01 February 2013

Intelligence in the Google Era

Random musings of a headachey mind.

Intelligence seems, to me, to be made up of two discrete parts: memory and critical thinking. Without a good memory, one's critical thinking will never have enough data to make accurate deductions; without critical thinking, one cannot make sense of what's stored in the memory.

I've always had a pretty good memory, just naturally, which I'm thankful for. I think my personal intelligence is built primarily on that--while I'm fairly good with basic logic (so my performance on geometry proofs in high school would seem to testify), and always did well with things like reading comprehension, mostly I just remember a lot of things.

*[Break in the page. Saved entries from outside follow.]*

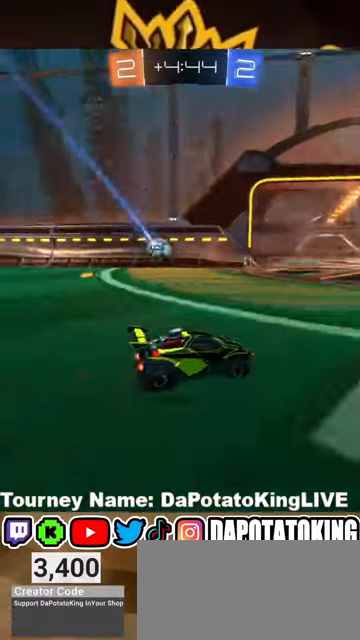
{"buttons": ["L2"], "left_stick": "down-left", "right_stick": "center", "events": [[100, "L1", "up"], [167, "left_stick", "down-left"], [200, "L2", "down"]]}
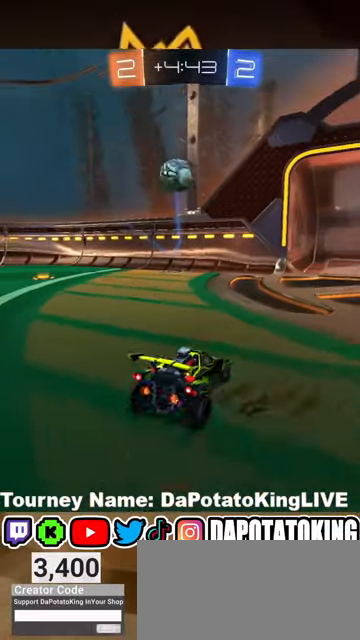
{"buttons": ["R1", "R2"], "left_stick": "down", "right_stick": "center", "events": [[33, "left_stick", "down"], [133, "A", "down"], [133, "L2", "up"], [167, "R2", "down"], [167, "left_stick", "center"], [233, "A", "up"], [267, "A", "down"], [333, "left_stick", "down"], [367, "A", "up"], [467, "R1", "down"]]}
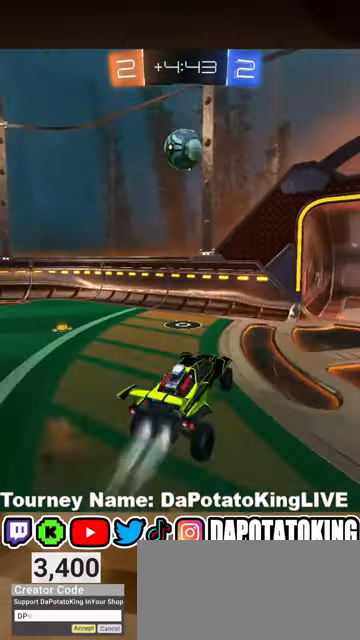
{"buttons": ["R1", "R2"], "left_stick": "up", "right_stick": "center", "events": [[200, "left_stick", "center"], [267, "left_stick", "up"]]}
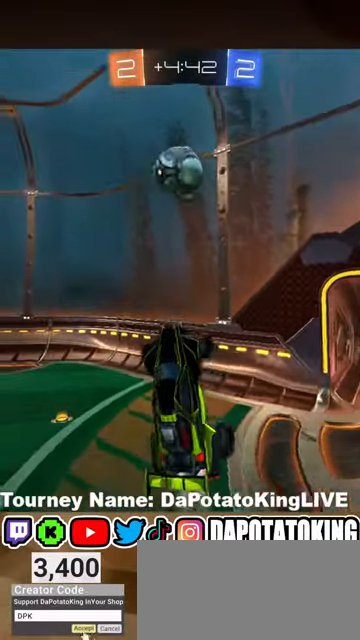
{"buttons": ["R1", "R2"], "left_stick": "center", "right_stick": "center", "events": [[200, "left_stick", "left"], [300, "left_stick", "down-left"], [333, "L1", "down"], [433, "left_stick", "center"], [500, "L1", "up"]]}
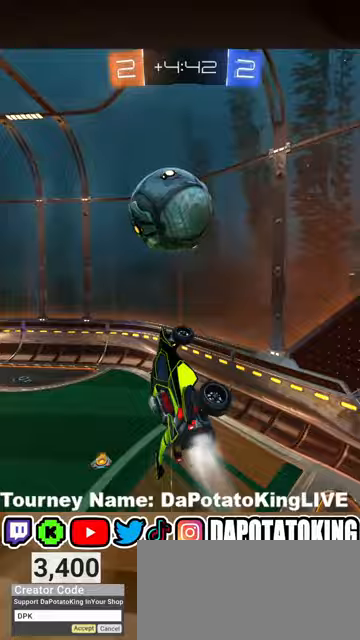
{"buttons": ["L2", "R2"], "left_stick": "right", "right_stick": "center", "events": [[267, "L2", "down"], [267, "left_stick", "right"], [400, "R1", "up"]]}
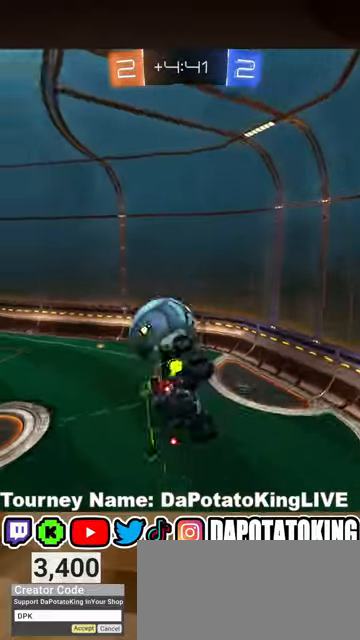
{"buttons": ["R2"], "left_stick": "up", "right_stick": "center", "events": [[33, "L2", "up"], [67, "left_stick", "up-right"], [133, "R1", "down"], [167, "L1", "down"], [267, "R1", "up"], [300, "L1", "up"], [300, "left_stick", "up-left"], [367, "left_stick", "up"], [400, "R1", "down"], [467, "R1", "up"]]}
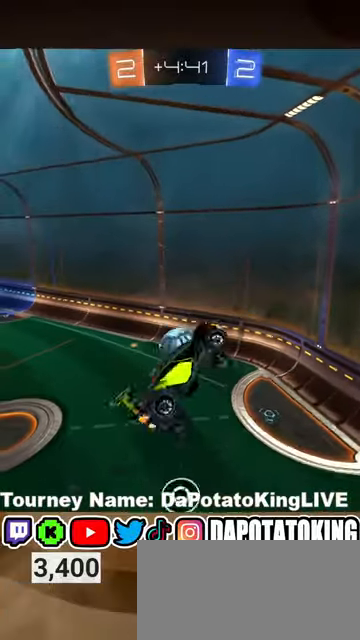
{"buttons": ["R1", "R2"], "left_stick": "left", "right_stick": "center", "events": [[33, "left_stick", "up-right"], [67, "L2", "down"], [233, "left_stick", "up-left"], [267, "L2", "up"], [300, "left_stick", "left"], [333, "R1", "down"]]}
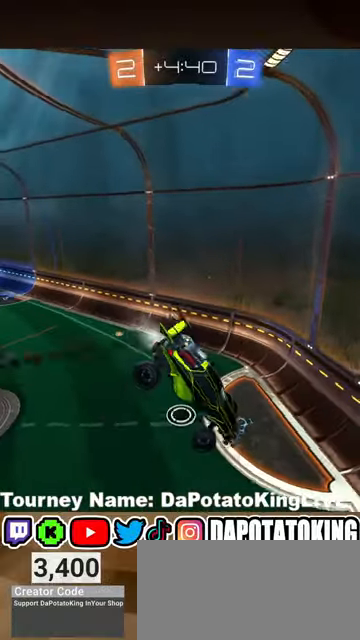
{"buttons": ["L1", "R2"], "left_stick": "up", "right_stick": "center", "events": [[167, "left_stick", "down"], [200, "L1", "down"], [267, "R1", "up"], [467, "left_stick", "up"]]}
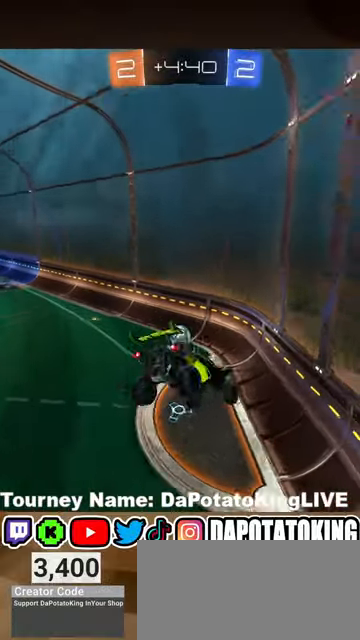
{"buttons": ["R1", "R2"], "left_stick": "right", "right_stick": "center", "events": [[33, "L1", "up"], [67, "left_stick", "center"], [200, "R1", "down"], [233, "L2", "down"], [267, "left_stick", "down-right"], [333, "L2", "up"], [333, "left_stick", "center"], [500, "left_stick", "right"]]}
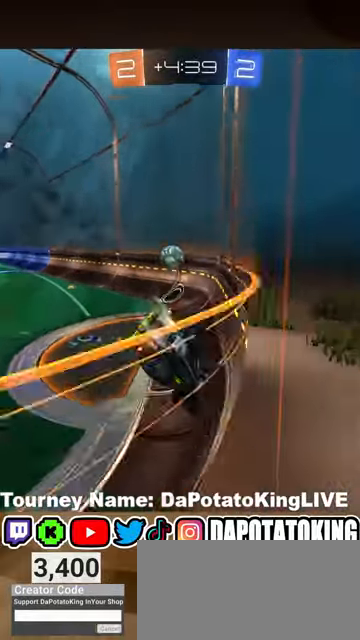
{"buttons": ["L2", "R2"], "left_stick": "down-right", "right_stick": "center", "events": [[233, "left_stick", "center"], [333, "left_stick", "right"], [367, "R1", "up"], [433, "L2", "down"], [500, "left_stick", "down-right"]]}
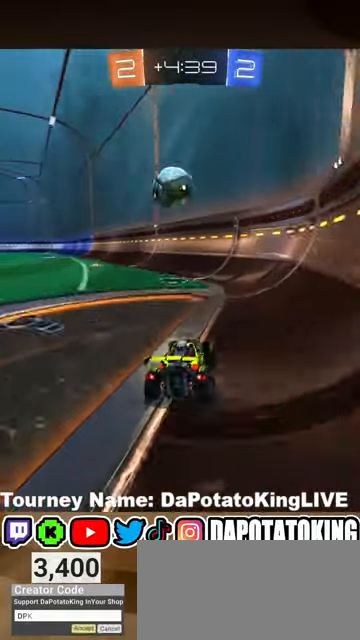
{"buttons": ["R2"], "left_stick": "left", "right_stick": "center", "events": [[33, "left_stick", "left"], [100, "R2", "up"], [200, "L2", "up"], [367, "R2", "down"]]}
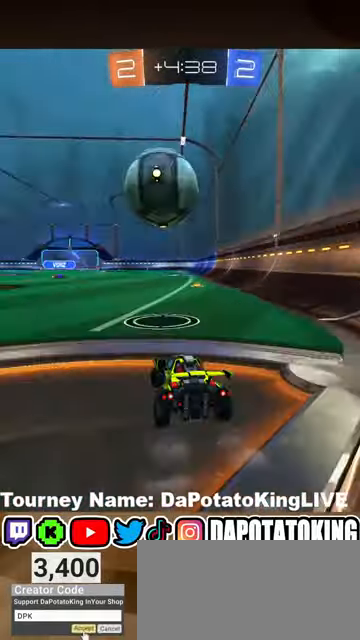
{"buttons": ["Y", "R2"], "left_stick": "left", "right_stick": "center", "events": [[300, "left_stick", "right"], [367, "Y", "down"], [467, "left_stick", "left"]]}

So when a topic comes up, there's something related I remember that I can bring to the table. I also could, in school, pick up languages' vocab without tons of specific studying, provided I practice enough, and could memorize text fairly quickly.

But more and more those skills are fading in me--in the world, too. Google is becoming our memory. With my android phone in my pocket, what need do I have to remember random facts or dates or exact quotes of things when I can just look them up right away?

Some people will say google is making us dumber. I'm not sure about that, though. I do think the cloud can impair our memories, as we grow more comfortable forgetting what can easily be recalled later, externally. But critical thinking? Figuring out what search terms to use to pull something up can be an example thereof. Googling a problem and finding people with similar-but-slightly-different problems and parsing through the results for a unique solution...? Critical thinking. Piecing together various blog narratives and arguments into one cohesive whole? Trying to separate fact from fiction, deal from scam, exaggeration from understatement, in a world where every voice has its own slice of cyberspace to shout in? Requires critical thinking.

Intelligence is becoming less and less about who can memorize the biggest swathes of Shakespeare or Homer and more about who can better sort through a flood of information, fishing out the valuable and ignoring the rest.
Just some thoughts. Memory is, of course, an invaluable asset, and I've got it in mind to try new techniques to improve mine as I see it slipping into disrepair. But memory is not the only important aspect to intelligence.


1 comment:

  1. (I keep meaning to comment on previous posts, I just keep forgetting...)

    I rather agree. At this point, memory is becoming less of a necessity and more of a virtue, which makes sense to me, because it's both. Just requires a bit of extra effort.

    And having a search engine at one's disposal really does develop certain skills. It makes me stop and consider the fact that some people will ask me a question, get a Googled answer from me, and express amazement, because they weren't able to find anything from Google.

    I'm also reminded of "The Design of Everyday Things", where the author points out that we take in a lot of information from our environment. The skill of opening a door, for instance, can be derived from the very design of many doors and handles, even if we hadn't memorized how to work a door.